(не) Только Секс - Уля Ласка
Какого греха?
Того самого… установленного и до сих пор не удаленного.
Проскальзываю в кабинет шефа и скромно присаживаюсь на стул. В последний раз я была здесь полгода назад и, слава богу, по рабочему вопросу, требующему от меня только уточнения. Я смогла уточнить, и начальственный гнев прошел мимо меня. А вот сейчас по какому-то нехорошему блеску в глазах Бориса Григорьевича я понимаю, что мне достанется по полной. В основном потому, что сама так долго не давала повода, и моих слез он прямо-таки заждался.
— Надежда Павловна, ну что ж вы так напряглись? Это всего лишь опоздание, — хитро улыбается он, вытягивая руки вперед и упираясь раскрытыми ладонями в стол. Затем резко поднимается и спустя пару мгновений оказывается у меня за спиной. Тяжелые руки уверенно ложатся на мои плечи, довольно сильно их сжимая, а он склоняется и тихо, но очень четко произносит мне в ухо:
— Вы редко у меня бываете, Наденька. Соскучился, знаете ли…
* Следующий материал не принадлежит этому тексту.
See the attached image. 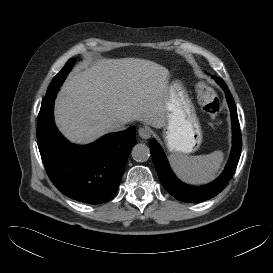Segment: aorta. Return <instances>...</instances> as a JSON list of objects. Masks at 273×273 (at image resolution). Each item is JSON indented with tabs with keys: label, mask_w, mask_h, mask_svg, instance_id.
Listing matches in <instances>:
<instances>
[{
	"label": "aorta",
	"mask_w": 273,
	"mask_h": 273,
	"mask_svg": "<svg viewBox=\"0 0 273 273\" xmlns=\"http://www.w3.org/2000/svg\"><path fill=\"white\" fill-rule=\"evenodd\" d=\"M132 158L137 162H145L150 157V149L145 144H136L131 151Z\"/></svg>",
	"instance_id": "aorta-1"
}]
</instances>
Это звучит так неприятно и липко, что хочется броситься в уборную и смыть с себя эту вязкую дрянь.
Его руки все еще фиксируют мои плечи, не давая возможности пошевелиться.
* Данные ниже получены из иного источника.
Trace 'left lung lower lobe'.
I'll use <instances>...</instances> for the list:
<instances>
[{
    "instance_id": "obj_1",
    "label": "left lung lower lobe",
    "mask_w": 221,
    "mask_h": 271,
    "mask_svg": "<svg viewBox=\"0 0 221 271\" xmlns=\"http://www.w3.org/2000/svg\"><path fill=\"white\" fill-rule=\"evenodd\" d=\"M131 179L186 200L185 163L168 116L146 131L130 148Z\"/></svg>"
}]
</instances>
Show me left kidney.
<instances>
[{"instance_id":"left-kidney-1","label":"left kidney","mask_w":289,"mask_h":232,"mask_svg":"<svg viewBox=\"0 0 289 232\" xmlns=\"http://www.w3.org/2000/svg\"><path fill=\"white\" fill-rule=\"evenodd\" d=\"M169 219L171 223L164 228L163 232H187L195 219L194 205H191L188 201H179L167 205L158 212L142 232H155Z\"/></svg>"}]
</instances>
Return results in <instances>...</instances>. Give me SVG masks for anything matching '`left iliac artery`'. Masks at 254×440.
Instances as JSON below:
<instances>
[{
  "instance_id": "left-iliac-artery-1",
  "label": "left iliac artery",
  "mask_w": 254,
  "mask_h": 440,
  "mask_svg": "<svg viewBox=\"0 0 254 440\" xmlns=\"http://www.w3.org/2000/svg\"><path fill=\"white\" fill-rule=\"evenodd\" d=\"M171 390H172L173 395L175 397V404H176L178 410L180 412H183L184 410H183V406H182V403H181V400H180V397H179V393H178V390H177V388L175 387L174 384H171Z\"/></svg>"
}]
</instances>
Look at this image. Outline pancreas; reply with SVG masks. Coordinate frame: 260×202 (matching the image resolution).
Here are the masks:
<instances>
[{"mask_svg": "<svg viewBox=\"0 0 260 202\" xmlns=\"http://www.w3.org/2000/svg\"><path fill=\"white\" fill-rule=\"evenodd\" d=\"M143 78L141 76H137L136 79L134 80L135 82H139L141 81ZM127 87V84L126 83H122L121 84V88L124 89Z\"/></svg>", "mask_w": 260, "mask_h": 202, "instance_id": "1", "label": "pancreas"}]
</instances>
— Сколько вы уже с нами? Пятый год? — продолжает он, выпрямляясь. — И вас все устраивает? А ведь дети-то растут и требуют бо́льших расходов… — размышляет он вслух, и мне очень не нравится ход его мыслей. — Сколько им сейчас? — Руки как бы невзначай соскальзывают ниже, к груди.
Дергаюсь, и он возвращает их в прежнюю позицию, коротко и удивленно хмыкая.
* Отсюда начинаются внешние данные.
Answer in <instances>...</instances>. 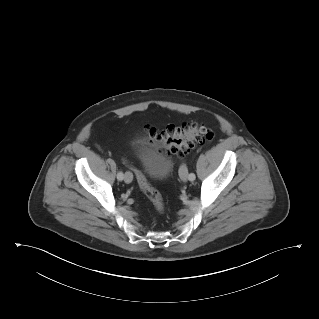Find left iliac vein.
I'll return each instance as SVG.
<instances>
[{"instance_id":"left-iliac-vein-1","label":"left iliac vein","mask_w":319,"mask_h":319,"mask_svg":"<svg viewBox=\"0 0 319 319\" xmlns=\"http://www.w3.org/2000/svg\"><path fill=\"white\" fill-rule=\"evenodd\" d=\"M182 166L183 167H181V169L179 171V175H180L181 180L187 181V180H189L187 167H186V165H182Z\"/></svg>"}]
</instances>
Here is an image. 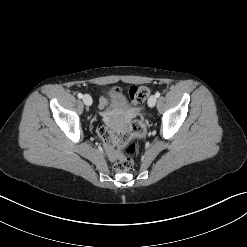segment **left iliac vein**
<instances>
[{"mask_svg": "<svg viewBox=\"0 0 247 247\" xmlns=\"http://www.w3.org/2000/svg\"><path fill=\"white\" fill-rule=\"evenodd\" d=\"M157 98L155 95H151L148 99V105L149 107H154L156 104Z\"/></svg>", "mask_w": 247, "mask_h": 247, "instance_id": "obj_1", "label": "left iliac vein"}]
</instances>
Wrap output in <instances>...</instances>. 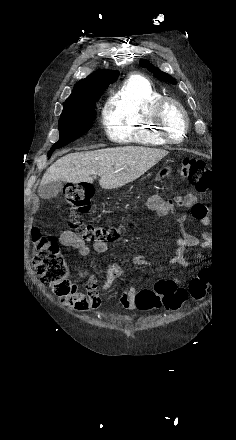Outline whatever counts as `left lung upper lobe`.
<instances>
[{
	"instance_id": "left-lung-upper-lobe-1",
	"label": "left lung upper lobe",
	"mask_w": 236,
	"mask_h": 440,
	"mask_svg": "<svg viewBox=\"0 0 236 440\" xmlns=\"http://www.w3.org/2000/svg\"><path fill=\"white\" fill-rule=\"evenodd\" d=\"M140 65L142 67L147 68L149 71H151L152 73H154L156 75L157 78H159L162 81H169L173 84H176V80L173 79L170 75H168L165 72H162L161 70L155 68L148 60H142L140 62Z\"/></svg>"
}]
</instances>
— Четырнадцать и пятнадцать, — быстро отвечаю на вопрос, отчаянно желая завершить этот разговор.
— Такие взрослые… Да, Надежда Павловна, определенно, расходы возрастают. Но вы же понимаете, что при правильном поведении я в силах поспособствовать улучшению вашей финансовой ситуации? — Он наконец-то отпускает мои плечи, но почти сразу же засовывает руку под ворот моей блузки и крепко сжимает шею.
— Что вы себе позволяете, Борис Григорьевич?! — громко протестую я, пытаясь вывернуться из его захвата.
— Ну что ты вопишь, дура? — шипит на меня он, отдергивая руку и поспешно возвращаясь на свое место.
Раздраженный прищуренный взгляд, руки, сжатые в кулаки, с грохотом опускаются на стол.
— Знаешь, если бы ты была лет на десять моложе, не такая зачуханная и истеричная, я бы понял твое желание поломаться. Но, Красина, тебе с этим, — брезгливо дергает рукой, указывая на меня, — вообще ничего не светит, так что мое предложение — это чистая благотворительность! — страдальчески завершает он, желая, чтобы я оценила его жертву.
Слезы быстро собираются в уголках глаз. Я не должна плакать. Этот гад только этого и ждет: когда он в «настроении», от него никто не уходит без слез. А еще он ждет, когда я начну доказывать обратное.
Не дождешься, сволочь!
Сжимаю руки в кулаки настолько сильно, что ладони начинает саднить от врезавшихся в них ногтей.
Значит, так, — ехидно усмехается он, — мое предложение действительно в течение суток. После я уже не буду столь щедр и добр, а у тебя дети, Красина, и они хотят есть каждый день, — победный взгляд и скрещенные на груди руки. — Свободна, — сплевывает свою волю.
Не помню, как вылетаю из кабинета этого гада, но сейчас я стою в туалете перед зеркалом и пытаюсь насквозь мокрой салфеткой удержать водопад слез.
Так обидно! Эта работа мне действительно нравилась…
Вариант, предложенный начальником? Да пошел он в задницу!
— Сраный благотворитель! — окончательно промакиваю глаза я и… срываюсь опять, выпуская внутреннюю боль унижения, потому что где-то глубоко внутри согласна со словами, сказанными обо мне.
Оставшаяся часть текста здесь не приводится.